▶ ENTRIES PROVIDED
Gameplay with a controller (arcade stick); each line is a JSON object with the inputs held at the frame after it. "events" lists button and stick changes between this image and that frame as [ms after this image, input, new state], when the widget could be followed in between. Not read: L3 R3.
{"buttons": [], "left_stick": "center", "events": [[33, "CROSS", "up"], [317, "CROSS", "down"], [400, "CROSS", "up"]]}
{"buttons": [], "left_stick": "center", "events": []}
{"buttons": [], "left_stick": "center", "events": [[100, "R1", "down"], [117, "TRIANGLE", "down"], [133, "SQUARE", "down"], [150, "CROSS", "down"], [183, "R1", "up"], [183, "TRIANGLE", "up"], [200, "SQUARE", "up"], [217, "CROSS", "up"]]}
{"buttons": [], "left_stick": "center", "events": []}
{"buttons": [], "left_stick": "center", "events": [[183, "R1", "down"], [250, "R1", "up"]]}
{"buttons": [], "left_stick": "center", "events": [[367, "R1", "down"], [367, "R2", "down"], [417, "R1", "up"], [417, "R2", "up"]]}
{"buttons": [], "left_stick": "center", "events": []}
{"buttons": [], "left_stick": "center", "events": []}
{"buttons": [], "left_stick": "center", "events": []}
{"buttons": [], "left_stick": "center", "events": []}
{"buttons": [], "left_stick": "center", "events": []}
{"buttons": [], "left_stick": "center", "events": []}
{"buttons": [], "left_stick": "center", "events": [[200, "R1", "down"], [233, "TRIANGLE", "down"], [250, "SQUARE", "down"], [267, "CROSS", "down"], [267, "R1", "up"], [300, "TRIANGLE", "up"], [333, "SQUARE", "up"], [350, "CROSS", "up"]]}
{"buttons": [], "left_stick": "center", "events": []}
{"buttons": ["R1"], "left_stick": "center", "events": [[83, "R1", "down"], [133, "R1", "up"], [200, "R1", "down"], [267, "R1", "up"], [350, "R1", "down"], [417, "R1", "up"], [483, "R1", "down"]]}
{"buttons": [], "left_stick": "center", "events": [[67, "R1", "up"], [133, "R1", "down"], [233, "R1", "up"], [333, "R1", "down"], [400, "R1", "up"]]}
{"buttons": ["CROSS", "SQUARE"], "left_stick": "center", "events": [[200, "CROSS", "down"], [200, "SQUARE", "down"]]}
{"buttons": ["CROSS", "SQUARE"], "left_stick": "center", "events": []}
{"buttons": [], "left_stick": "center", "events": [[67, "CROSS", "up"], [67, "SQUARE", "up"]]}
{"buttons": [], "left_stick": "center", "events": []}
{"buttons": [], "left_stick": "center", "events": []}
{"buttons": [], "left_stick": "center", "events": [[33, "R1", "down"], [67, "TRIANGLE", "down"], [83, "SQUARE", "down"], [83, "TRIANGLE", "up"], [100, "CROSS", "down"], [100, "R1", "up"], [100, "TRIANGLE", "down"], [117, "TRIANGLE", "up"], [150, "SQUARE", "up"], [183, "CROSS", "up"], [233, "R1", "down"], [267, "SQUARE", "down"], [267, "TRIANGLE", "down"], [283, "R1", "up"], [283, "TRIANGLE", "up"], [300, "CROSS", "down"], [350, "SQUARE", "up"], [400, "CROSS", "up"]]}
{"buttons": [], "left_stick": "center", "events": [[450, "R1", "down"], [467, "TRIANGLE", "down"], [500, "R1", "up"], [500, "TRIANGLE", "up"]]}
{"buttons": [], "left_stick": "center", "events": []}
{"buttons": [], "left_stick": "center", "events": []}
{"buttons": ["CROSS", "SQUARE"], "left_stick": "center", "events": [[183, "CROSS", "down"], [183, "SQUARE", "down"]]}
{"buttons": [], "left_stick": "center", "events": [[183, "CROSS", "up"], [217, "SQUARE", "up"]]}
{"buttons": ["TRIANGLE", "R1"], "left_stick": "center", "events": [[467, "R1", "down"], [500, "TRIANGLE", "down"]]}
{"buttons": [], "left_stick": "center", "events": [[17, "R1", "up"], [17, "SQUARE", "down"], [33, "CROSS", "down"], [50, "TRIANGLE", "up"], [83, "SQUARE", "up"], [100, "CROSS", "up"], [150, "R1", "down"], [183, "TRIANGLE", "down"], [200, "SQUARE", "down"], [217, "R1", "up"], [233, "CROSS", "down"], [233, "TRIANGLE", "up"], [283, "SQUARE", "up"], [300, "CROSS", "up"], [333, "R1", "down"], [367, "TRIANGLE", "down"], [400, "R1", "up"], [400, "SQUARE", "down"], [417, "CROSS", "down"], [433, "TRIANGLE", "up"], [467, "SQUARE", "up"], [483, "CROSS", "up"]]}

▶ PROBLEM STATEMENT
Each record above needs to be written out exactly, with nothing left out.

▶ PROBLEM SOLUTION
Gameplay with a controller (arcade stick); each line is a JSON object with the inputs held at the frame after it. "events" lists button and stick changes between this image and that frame as [ms after this image, input, new state], when the widget could be followed in between. Not read: L3 R3.
{"buttons": [], "left_stick": "center", "events": [[33, "CROSS", "up"], [317, "CROSS", "down"], [400, "CROSS", "up"]]}
{"buttons": [], "left_stick": "center", "events": []}
{"buttons": [], "left_stick": "center", "events": [[100, "R1", "down"], [117, "TRIANGLE", "down"], [133, "SQUARE", "down"], [150, "CROSS", "down"], [183, "R1", "up"], [183, "TRIANGLE", "up"], [200, "SQUARE", "up"], [217, "CROSS", "up"]]}
{"buttons": [], "left_stick": "center", "events": []}
{"buttons": [], "left_stick": "center", "events": [[183, "R1", "down"], [250, "R1", "up"]]}
{"buttons": [], "left_stick": "center", "events": [[367, "R1", "down"], [367, "R2", "down"], [417, "R1", "up"], [417, "R2", "up"]]}
{"buttons": [], "left_stick": "center", "events": []}
{"buttons": [], "left_stick": "center", "events": []}
{"buttons": [], "left_stick": "center", "events": []}
{"buttons": [], "left_stick": "center", "events": []}
{"buttons": [], "left_stick": "center", "events": []}
{"buttons": [], "left_stick": "center", "events": []}
{"buttons": [], "left_stick": "center", "events": [[200, "R1", "down"], [233, "TRIANGLE", "down"], [250, "SQUARE", "down"], [267, "CROSS", "down"], [267, "R1", "up"], [300, "TRIANGLE", "up"], [333, "SQUARE", "up"], [350, "CROSS", "up"]]}
{"buttons": [], "left_stick": "center", "events": []}
{"buttons": ["R1"], "left_stick": "center", "events": [[83, "R1", "down"], [133, "R1", "up"], [200, "R1", "down"], [267, "R1", "up"], [350, "R1", "down"], [417, "R1", "up"], [483, "R1", "down"]]}
{"buttons": [], "left_stick": "center", "events": [[67, "R1", "up"], [133, "R1", "down"], [233, "R1", "up"], [333, "R1", "down"], [400, "R1", "up"]]}
{"buttons": ["CROSS", "SQUARE"], "left_stick": "center", "events": [[200, "CROSS", "down"], [200, "SQUARE", "down"]]}
{"buttons": ["CROSS", "SQUARE"], "left_stick": "center", "events": []}
{"buttons": [], "left_stick": "center", "events": [[67, "CROSS", "up"], [67, "SQUARE", "up"]]}
{"buttons": [], "left_stick": "center", "events": []}
{"buttons": [], "left_stick": "center", "events": []}
{"buttons": [], "left_stick": "center", "events": [[33, "R1", "down"], [67, "TRIANGLE", "down"], [83, "SQUARE", "down"], [83, "TRIANGLE", "up"], [100, "CROSS", "down"], [100, "R1", "up"], [100, "TRIANGLE", "down"], [117, "TRIANGLE", "up"], [150, "SQUARE", "up"], [183, "CROSS", "up"], [233, "R1", "down"], [267, "SQUARE", "down"], [267, "TRIANGLE", "down"], [283, "R1", "up"], [283, "TRIANGLE", "up"], [300, "CROSS", "down"], [350, "SQUARE", "up"], [400, "CROSS", "up"]]}
{"buttons": [], "left_stick": "center", "events": [[450, "R1", "down"], [467, "TRIANGLE", "down"], [500, "R1", "up"], [500, "TRIANGLE", "up"]]}
{"buttons": [], "left_stick": "center", "events": []}
{"buttons": [], "left_stick": "center", "events": []}
{"buttons": ["CROSS", "SQUARE"], "left_stick": "center", "events": [[183, "CROSS", "down"], [183, "SQUARE", "down"]]}
{"buttons": [], "left_stick": "center", "events": [[183, "CROSS", "up"], [217, "SQUARE", "up"]]}
{"buttons": ["TRIANGLE", "R1"], "left_stick": "center", "events": [[467, "R1", "down"], [500, "TRIANGLE", "down"]]}
{"buttons": [], "left_stick": "center", "events": [[17, "R1", "up"], [17, "SQUARE", "down"], [33, "CROSS", "down"], [50, "TRIANGLE", "up"], [83, "SQUARE", "up"], [100, "CROSS", "up"], [150, "R1", "down"], [183, "TRIANGLE", "down"], [200, "SQUARE", "down"], [217, "R1", "up"], [233, "CROSS", "down"], [233, "TRIANGLE", "up"], [283, "SQUARE", "up"], [300, "CROSS", "up"], [333, "R1", "down"], [367, "TRIANGLE", "down"], [400, "R1", "up"], [400, "SQUARE", "down"], [417, "CROSS", "down"], [433, "TRIANGLE", "up"], [467, "SQUARE", "up"], [483, "CROSS", "up"]]}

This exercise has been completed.